Another Monday another doctors visit. Today was a special visit for my mom, we went to her rheumatologist, he is physician she’s been seeing regularly for the past 15 years. She loves this guy. He has done wonders easing her osteo pain and she is very grateful to him.
Unfortunately, timing for this appointment was a bit challenging for me. I have been preparing for some weighty meetings and my deadline is days away. I am stressed to say the least. She sprung this appointment on me unexpectedly mid-week last week. But I have made a commitment to be available to my mother no matter what, so I went to great lengths to rearrange the rest of my life to make this all work for her. At 8:30 am I was at her door to pick her up. Truth be told I was 15 minutes late. I was supposed to arrive at 8:15 and don’t you know that woman dialed my cell at 8:16. This had to be a very important visit.
Mom is dressed, out of bed, into the wheel chair, down the ramp, out of the wheelchair, into the car – tush first then legs, one at a time, door shut, mom’s in, wrestle with the wheelchair, it’s loaded, mom’s helper, she’s in the car. All this normally takes an hour. Today it was a half hour. This must be a very important visit.

> _REQUIRED TASKS_:
(1) In the doctor-visit account, how long has the mom been seeing her rheumatologist?
(2) Repeat the doctor-visit account word for word, from "Another Monday another" up to and including "to be a very important visit.".

> _DATA EXTRACT_:
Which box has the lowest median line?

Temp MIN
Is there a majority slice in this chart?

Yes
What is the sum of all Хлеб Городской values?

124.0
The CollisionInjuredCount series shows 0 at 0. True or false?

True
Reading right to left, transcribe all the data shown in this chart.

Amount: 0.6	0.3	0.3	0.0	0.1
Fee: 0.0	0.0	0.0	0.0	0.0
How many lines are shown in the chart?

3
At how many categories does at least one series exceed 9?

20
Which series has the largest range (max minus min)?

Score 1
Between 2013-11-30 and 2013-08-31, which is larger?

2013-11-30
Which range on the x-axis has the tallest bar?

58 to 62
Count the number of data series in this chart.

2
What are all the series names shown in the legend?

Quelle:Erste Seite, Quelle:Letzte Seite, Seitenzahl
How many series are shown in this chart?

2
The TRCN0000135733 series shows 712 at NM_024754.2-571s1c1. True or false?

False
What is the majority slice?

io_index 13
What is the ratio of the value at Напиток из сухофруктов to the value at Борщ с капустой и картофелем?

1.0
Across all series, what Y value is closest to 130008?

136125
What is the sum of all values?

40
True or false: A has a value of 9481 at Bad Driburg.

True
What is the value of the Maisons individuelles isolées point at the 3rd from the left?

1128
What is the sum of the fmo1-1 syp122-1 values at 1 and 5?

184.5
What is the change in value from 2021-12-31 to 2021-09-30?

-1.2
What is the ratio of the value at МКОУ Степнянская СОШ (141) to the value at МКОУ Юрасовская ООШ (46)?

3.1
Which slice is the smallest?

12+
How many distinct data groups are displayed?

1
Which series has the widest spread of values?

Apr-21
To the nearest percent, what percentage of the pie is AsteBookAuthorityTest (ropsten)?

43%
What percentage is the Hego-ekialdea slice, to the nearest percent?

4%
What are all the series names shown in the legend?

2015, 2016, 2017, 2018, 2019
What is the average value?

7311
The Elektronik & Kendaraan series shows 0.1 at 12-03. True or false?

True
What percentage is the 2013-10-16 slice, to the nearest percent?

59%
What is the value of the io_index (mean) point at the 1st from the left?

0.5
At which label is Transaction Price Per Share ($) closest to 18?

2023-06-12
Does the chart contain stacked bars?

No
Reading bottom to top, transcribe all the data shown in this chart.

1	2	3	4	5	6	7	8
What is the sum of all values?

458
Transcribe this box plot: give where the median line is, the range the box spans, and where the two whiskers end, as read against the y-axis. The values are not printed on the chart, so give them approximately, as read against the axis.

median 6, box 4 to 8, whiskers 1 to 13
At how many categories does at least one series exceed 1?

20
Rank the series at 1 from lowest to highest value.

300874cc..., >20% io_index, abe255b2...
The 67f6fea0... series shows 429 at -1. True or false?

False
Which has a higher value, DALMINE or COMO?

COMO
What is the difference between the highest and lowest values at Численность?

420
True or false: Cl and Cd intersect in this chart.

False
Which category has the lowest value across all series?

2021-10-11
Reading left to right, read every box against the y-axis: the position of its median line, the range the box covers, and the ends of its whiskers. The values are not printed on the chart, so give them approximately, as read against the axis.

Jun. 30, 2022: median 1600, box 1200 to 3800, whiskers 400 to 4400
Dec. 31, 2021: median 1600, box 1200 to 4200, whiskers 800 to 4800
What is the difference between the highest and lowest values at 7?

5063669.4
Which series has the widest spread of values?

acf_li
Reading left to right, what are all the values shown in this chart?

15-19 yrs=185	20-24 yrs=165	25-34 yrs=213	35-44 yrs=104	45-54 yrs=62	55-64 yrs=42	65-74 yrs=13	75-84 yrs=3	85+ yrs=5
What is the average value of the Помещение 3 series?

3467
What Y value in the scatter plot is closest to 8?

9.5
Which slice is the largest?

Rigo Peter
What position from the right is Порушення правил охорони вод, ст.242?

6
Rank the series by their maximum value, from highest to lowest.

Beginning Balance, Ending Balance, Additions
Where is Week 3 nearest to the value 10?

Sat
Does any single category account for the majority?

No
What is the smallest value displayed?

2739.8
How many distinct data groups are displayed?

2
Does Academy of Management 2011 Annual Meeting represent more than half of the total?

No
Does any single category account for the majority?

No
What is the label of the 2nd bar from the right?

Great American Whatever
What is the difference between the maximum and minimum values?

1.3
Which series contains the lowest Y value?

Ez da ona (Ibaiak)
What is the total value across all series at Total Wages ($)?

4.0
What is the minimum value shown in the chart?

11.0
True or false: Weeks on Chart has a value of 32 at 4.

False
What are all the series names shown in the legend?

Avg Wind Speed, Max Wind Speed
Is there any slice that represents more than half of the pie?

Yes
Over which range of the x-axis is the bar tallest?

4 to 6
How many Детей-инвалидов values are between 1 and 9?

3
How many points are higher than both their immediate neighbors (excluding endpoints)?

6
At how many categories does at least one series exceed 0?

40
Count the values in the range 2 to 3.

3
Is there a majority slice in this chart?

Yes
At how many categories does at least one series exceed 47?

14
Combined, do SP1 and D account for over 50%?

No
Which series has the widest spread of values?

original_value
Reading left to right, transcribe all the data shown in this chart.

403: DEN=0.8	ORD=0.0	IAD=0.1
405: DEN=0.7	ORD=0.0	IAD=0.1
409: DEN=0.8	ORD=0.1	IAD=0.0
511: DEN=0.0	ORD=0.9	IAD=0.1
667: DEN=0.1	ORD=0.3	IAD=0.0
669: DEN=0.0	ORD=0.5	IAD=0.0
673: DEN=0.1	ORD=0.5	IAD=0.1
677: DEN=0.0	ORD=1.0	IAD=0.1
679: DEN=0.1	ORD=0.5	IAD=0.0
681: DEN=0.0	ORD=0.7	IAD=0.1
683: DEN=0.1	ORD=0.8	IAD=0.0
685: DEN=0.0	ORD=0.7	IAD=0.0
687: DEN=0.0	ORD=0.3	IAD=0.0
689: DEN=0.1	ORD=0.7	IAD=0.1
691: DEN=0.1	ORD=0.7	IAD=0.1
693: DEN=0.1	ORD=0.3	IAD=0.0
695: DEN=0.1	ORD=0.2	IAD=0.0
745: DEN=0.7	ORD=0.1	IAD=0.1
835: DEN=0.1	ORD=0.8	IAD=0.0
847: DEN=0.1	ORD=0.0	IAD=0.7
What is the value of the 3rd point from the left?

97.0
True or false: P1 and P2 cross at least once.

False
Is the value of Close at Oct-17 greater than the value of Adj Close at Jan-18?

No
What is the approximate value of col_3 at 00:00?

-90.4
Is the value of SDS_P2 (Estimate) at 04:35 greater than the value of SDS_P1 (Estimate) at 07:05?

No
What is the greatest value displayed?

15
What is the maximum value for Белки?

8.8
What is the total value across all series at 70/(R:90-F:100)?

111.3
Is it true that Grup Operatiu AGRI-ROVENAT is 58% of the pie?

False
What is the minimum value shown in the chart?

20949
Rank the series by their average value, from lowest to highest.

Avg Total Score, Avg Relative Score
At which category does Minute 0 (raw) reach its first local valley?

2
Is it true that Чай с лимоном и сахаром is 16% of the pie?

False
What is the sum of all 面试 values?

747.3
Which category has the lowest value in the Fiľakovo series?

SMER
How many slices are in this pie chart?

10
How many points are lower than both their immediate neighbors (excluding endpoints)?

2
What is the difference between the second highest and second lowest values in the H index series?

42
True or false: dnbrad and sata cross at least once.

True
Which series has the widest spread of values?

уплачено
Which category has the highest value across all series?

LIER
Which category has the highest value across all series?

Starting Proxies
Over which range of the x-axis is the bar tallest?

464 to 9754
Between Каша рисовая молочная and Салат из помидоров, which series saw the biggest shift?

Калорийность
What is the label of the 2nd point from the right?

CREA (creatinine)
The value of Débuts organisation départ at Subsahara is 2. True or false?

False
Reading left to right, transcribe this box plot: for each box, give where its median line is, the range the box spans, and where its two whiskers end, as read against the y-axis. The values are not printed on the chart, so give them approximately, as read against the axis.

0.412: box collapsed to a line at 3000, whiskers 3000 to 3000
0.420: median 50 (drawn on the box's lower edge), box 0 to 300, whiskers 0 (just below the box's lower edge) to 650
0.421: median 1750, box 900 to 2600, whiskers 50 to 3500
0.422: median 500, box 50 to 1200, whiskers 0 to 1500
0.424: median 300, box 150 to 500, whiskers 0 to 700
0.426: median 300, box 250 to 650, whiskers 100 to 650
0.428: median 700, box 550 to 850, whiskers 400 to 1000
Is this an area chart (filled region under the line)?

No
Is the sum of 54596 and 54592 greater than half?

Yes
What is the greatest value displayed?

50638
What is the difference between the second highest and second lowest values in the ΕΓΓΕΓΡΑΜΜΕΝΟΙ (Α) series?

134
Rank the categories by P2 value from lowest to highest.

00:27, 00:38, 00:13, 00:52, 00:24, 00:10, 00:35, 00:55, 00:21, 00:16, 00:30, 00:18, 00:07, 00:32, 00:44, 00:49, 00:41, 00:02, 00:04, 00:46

> _YOUR WRITTEN ANSWERS_:
(1) For the past 15 years.

(2)
Another Monday another doctors visit. Today was a special visit for my mom, we went to her rheumatologist, he is physician she’s been seeing regularly for the past 15 years. She loves this guy. He has done wonders easing her osteo pain and she is very grateful to him.
Unfortunately, timing for this appointment was a bit challenging for me. I have been preparing for some weighty meetings and my deadline is days away. I am stressed to say the least. She sprung this appointment on me unexpectedly mid-week last week. But I have made a commitment to be available to my mother no matter what, so I went to great lengths to rearrange the rest of my life to make this all work for her. At 8:30 am I was at her door to pick her up. Truth be told I was 15 minutes late. I was supposed to arrive at 8:15 and don’t you know that woman dialed my cell at 8:16. This had to be a very important visit.